I’ve been writing high performance C++ for a while now and this is true. We rarely have memory leaks or use-after-free and when we do, they’re pretty mild. It is one of the easier problems to avoid, especially if you enforce standards on developers to avoid the most common mistakes (eg the new keyword should be avoided if possible unless providing an rvalue to initialize something safer). I can imagine new or bad developers without strong guidance, or under extreme pressure to ship, would have a harder time with it though.

Concurrency is a much harder problem and something we deal with more often. I would consider memory management close to not a concern.

zabzonk · on Aug 27, 2021

> Concurrency is a much harder problem and something we deal with more often. I would consider memory management close to not a concern.

Absolutely. The longest lasting bug I've ever had was in some multi-threaded code in a trading server (and nothing to do with memory - shared resources getting corrupted). When I tracked it down (after about 6 months!) I repeatedly banged my head on my desk, yelling "You idiot, you idiot, you idiot!" - referring to me.

Compared to stuff like this memory leaks are really easy to test for, detect, and fix. Anyone can write a test harness to see if there is a leak.

coldtea · on Aug 27, 2021

>Even back in the day when I was writing BASIC programs (a long time ago now) I thought GC was pants, and spent some considerable time trying to avoid it happening.

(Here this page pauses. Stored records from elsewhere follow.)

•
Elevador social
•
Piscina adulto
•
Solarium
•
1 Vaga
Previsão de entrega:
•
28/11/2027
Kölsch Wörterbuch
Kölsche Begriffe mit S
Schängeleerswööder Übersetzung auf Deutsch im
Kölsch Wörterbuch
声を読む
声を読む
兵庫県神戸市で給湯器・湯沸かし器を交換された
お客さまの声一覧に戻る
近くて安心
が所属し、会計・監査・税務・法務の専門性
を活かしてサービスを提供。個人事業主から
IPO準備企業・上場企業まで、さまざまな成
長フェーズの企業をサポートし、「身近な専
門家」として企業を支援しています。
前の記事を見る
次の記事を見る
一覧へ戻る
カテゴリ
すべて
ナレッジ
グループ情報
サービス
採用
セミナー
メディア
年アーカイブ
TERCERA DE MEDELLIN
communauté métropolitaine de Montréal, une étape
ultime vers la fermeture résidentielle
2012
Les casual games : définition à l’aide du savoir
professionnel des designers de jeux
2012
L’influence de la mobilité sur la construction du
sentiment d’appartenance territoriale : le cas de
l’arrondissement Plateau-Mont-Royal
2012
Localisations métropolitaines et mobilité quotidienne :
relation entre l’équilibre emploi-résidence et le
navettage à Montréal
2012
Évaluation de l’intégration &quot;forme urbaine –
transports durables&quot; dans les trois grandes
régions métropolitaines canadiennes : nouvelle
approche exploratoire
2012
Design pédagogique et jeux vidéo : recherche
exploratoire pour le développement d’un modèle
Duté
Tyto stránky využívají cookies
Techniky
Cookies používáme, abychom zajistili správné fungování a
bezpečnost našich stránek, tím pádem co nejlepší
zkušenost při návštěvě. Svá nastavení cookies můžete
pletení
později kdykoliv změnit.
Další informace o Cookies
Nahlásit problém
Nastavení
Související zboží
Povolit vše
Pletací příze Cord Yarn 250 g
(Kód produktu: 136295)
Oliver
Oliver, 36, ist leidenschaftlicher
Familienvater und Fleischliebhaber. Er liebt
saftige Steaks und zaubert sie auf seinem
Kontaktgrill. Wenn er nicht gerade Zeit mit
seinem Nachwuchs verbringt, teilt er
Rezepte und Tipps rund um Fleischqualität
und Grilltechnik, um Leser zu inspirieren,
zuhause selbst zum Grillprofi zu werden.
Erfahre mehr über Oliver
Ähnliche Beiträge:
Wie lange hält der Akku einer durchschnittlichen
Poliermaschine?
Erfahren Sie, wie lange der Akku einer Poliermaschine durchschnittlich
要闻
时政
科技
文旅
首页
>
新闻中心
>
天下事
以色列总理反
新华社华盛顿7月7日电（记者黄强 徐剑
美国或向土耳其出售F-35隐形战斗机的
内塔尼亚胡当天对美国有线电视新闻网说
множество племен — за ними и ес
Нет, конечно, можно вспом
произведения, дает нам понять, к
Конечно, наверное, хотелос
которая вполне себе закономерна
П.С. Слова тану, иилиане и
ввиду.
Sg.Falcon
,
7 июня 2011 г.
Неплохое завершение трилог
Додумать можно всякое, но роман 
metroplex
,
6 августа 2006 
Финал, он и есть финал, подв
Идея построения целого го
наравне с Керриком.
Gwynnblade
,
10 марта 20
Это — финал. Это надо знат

Could it be that you never shed the bias from your young 80s BASIC experience, despite the world around you changing?

zabzonk · on Aug 27, 2021

70s actually. And the world hasn't changed - if you want efficient, performant code that manages resources (not just memory) correctly, you don't want GC.

djur · on Aug 27, 2021

What BASIC were you using in the 70s that had garbage collection?

zabzonk · on Aug 27, 2021

Among others https://www.wikiwand.com/en/BASIC-PLUS

djur · on Aug 28, 2021

Thanks! That's really interesting. There's a lot of material out there about BASIC for early microcomputers but most of what I've read about minis has been more focused on languages that were considered interesting to "hackers" (i.e. Lisp and C).

alephu5 · on Aug 27, 2021

Why use a language with a GC at all if you don't like it?

MaxBarraclough · on Aug 27, 2021

> It really isn't so hard.

This doesn't align with the continuing serious security problems associated with memory-management bugs.

> The Chromium project finds that around 70% of our serious security bugs are memory safety problems.

https://www.chromium.org/Home/chromium-security/memory-safet...

djur · on Aug 27, 2021

Why not just use a language without GC?

zabzonk · on Aug 27, 2021

I do. I'm suggesting that others do too.